Find tips and tricks to make your garden or allotment flourish on our Gardening forum.

Pleached trees for a privacy hedge

3 replies

longtompot · 23/06/2019 18:59

We bought our house about 2 years ago knowing there were flats behind us, with balconies off the living rooms overlooking our garden and into our bedrooms (how it got planning permission is beyond me, but it did). The flat that overlooks us wasn't an issue, until the tennant decided to walk about starkers with his curtains open, and the police paid a visit.
We now have a new tennant there, who likes to sit on his balcony all day, when its dry, or stand leaning over the glass balcony talking loudly on his phone.
We are trying to find a solution to being overlooked, as there is nothing we can do about the loud phone calls.
We levelled our garden to install a garden office, so it is much lower, and have a 4 ft sleeper wall at the end which then has a 5ft fence above (fence belongs to the flats). We currently have hawthorn growing in there, but we really need something to grow above the fence height, so my dh doesn't feel looked at every time he goes to his office. Or we just sit out in the garden for lunch etc. Currently I have to strategically place washing on the line.
I have read a bit about pleached trees, so wondered which were fairly quick growing, semi or fully evergreen, which could offer us the privacy we are after. I have read a bit about hornbeam and red photinia.

OP posts:
daffodilbrain · 24/06/2019 23:23

We have been preached hornbeam which we planted c5 yrs ago which grows about 4 get above a 6ft fence. It holds its leaves well. Excuse the crude photo we've since tidied the bottom and planted geraniums below.

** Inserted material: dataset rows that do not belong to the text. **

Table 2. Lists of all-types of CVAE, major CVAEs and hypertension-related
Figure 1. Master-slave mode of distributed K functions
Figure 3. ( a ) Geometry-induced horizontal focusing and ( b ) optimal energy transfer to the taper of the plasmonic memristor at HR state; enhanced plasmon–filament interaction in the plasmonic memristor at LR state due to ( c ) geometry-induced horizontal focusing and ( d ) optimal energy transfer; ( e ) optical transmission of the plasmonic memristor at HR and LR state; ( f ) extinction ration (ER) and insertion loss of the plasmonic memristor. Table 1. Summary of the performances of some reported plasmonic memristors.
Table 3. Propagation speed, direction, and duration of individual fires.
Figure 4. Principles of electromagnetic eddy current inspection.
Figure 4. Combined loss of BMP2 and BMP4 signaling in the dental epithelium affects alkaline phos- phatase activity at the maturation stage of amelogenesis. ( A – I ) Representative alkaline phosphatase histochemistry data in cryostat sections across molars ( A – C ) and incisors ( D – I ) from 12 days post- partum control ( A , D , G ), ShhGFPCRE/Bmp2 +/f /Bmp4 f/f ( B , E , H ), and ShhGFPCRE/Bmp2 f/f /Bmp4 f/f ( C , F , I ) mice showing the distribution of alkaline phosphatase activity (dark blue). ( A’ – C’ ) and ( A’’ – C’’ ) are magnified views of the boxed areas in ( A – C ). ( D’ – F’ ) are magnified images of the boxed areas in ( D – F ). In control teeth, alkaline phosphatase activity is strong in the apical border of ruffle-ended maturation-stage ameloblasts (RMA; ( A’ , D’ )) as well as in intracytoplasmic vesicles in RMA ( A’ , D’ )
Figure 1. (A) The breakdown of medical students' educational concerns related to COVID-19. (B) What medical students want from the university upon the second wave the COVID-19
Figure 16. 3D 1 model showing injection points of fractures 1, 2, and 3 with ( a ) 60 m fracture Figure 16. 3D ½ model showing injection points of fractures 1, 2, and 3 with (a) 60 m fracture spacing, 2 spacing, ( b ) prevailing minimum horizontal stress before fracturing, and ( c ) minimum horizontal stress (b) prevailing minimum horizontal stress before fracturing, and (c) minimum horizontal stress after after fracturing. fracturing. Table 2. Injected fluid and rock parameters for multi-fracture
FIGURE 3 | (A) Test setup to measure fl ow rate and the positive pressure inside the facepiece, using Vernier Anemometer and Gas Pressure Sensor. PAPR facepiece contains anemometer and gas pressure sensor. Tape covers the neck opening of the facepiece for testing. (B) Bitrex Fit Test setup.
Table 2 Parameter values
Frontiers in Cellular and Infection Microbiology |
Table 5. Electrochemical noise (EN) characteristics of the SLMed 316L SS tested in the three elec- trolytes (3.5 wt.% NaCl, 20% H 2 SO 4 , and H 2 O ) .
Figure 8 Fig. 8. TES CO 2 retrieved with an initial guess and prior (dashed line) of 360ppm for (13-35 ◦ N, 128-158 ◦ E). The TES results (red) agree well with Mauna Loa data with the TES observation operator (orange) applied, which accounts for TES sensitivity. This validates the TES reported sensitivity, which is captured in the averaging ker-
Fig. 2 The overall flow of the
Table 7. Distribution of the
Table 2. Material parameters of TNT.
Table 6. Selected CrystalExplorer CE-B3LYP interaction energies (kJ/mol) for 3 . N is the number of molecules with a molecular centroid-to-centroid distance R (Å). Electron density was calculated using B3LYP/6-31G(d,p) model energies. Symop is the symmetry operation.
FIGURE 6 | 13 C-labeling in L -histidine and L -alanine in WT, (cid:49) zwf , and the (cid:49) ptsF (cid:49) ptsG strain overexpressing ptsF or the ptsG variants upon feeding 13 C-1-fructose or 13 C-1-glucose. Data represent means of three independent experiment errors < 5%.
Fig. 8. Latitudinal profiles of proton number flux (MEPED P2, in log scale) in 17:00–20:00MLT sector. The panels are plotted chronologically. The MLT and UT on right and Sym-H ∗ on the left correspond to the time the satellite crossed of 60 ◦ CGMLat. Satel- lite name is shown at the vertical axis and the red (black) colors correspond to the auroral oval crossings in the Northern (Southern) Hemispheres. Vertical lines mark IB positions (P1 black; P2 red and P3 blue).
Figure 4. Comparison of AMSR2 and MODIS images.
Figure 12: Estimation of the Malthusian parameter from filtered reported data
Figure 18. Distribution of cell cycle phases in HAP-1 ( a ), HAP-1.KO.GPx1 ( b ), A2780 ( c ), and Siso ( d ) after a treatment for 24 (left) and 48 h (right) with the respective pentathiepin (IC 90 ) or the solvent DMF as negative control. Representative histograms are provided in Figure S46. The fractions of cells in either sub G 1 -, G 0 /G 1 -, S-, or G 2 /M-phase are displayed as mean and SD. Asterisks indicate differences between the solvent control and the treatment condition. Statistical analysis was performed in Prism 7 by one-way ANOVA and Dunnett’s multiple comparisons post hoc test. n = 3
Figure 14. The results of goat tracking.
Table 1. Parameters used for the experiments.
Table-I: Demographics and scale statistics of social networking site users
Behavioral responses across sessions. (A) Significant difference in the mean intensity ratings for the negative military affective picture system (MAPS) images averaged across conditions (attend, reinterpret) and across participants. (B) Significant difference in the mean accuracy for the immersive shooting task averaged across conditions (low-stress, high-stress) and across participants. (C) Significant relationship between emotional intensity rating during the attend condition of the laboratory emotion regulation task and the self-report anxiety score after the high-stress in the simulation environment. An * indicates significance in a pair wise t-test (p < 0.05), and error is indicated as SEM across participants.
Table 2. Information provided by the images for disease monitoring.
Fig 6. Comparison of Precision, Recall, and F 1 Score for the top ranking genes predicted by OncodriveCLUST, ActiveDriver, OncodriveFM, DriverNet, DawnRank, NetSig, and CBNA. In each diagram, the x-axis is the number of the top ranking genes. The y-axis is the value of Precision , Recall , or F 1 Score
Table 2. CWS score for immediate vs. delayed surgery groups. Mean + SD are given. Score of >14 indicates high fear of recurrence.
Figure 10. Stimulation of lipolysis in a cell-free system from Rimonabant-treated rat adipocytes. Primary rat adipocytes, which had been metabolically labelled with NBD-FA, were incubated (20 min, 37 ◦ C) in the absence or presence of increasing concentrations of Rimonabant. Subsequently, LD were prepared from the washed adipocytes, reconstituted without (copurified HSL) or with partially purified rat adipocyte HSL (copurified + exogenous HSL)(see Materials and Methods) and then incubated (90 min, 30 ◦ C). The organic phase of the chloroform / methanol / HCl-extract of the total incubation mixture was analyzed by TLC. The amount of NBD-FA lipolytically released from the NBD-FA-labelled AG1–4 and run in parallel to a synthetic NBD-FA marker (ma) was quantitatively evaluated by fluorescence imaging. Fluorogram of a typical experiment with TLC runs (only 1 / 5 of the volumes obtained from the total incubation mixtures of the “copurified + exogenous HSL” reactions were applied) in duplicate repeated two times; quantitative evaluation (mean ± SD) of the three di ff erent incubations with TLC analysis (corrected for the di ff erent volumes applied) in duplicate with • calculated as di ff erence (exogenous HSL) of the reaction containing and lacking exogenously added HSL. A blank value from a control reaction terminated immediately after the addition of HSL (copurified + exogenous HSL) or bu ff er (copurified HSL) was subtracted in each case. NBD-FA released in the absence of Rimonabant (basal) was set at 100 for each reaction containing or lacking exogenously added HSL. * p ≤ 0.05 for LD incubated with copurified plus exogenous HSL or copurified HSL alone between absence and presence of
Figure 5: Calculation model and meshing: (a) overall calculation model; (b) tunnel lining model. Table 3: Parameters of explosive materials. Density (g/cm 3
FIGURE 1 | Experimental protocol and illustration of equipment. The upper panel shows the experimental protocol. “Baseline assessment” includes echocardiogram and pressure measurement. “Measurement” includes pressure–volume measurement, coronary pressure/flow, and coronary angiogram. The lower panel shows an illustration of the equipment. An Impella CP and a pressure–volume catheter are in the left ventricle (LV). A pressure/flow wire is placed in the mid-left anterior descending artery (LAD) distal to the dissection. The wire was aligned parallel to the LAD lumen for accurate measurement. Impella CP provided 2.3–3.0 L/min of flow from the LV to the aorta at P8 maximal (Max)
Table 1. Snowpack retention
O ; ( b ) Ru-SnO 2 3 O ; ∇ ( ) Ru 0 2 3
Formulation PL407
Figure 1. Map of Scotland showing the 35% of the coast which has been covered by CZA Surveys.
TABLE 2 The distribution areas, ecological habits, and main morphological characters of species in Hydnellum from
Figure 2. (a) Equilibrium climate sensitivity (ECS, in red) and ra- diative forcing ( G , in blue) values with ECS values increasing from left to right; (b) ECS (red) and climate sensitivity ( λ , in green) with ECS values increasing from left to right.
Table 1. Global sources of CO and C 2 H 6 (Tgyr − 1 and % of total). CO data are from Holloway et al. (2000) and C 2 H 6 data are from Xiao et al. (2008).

Pleached trees for a privacy hedge
BubblesBuddy · 24/06/2019 23:41

It depends which variety you want to pleach.

First of all it is possible to have a fence at 2m high without needing planning permission; so increase the height of the fence. Trellis or venetian style slats on top will do the job. Plant climbers against it. Some grow fairly quickly and this gives you quite a thick backdrop of greenery.

We planted sizeable beech hedging in front of a fence with climbers. It costs more for large beech or hornbeam, but they grow quite quickly and thicken up nicely. In front of that I have planted an upright variety of Japanese cherry - Amanogawa. They came at 8 ft tall and can be planted quite closely together. Blossom is lovely.

Pleaching is fairly slow because you have to train each branch along wires and prune to make sure it stays flat and in shape. The trees in the picture above have not been pleached. Nothing wrong with them, but they are not pleached trees. You can pleach apples, hornbeam, beech, limes or anything that suits your soil. However it needs horizontal wires attached to posts and you have to train the the tree horizontally in one plane and it is certainly not an instant screen. Lovely though!

EnormousSexyCrimeUnit · 25/06/2019 23:29

We also have pleached hornbeams planted along the back wall of our garden. We moved into our house during August last year, and the trees look fantastic at the moment. However, they didn't hold their leaves sufficiently to provide any privacy (from both overlooking flats and the neighbour's house directly behind us) for a good 6 months over late autumn/winter/early spring.

I feel quite torn about the trees, as I really noticed the difference from May onwards in terms of having significantly more privacy. But I'd be wary of recommending hornbeams as a failsafe solution to your problem.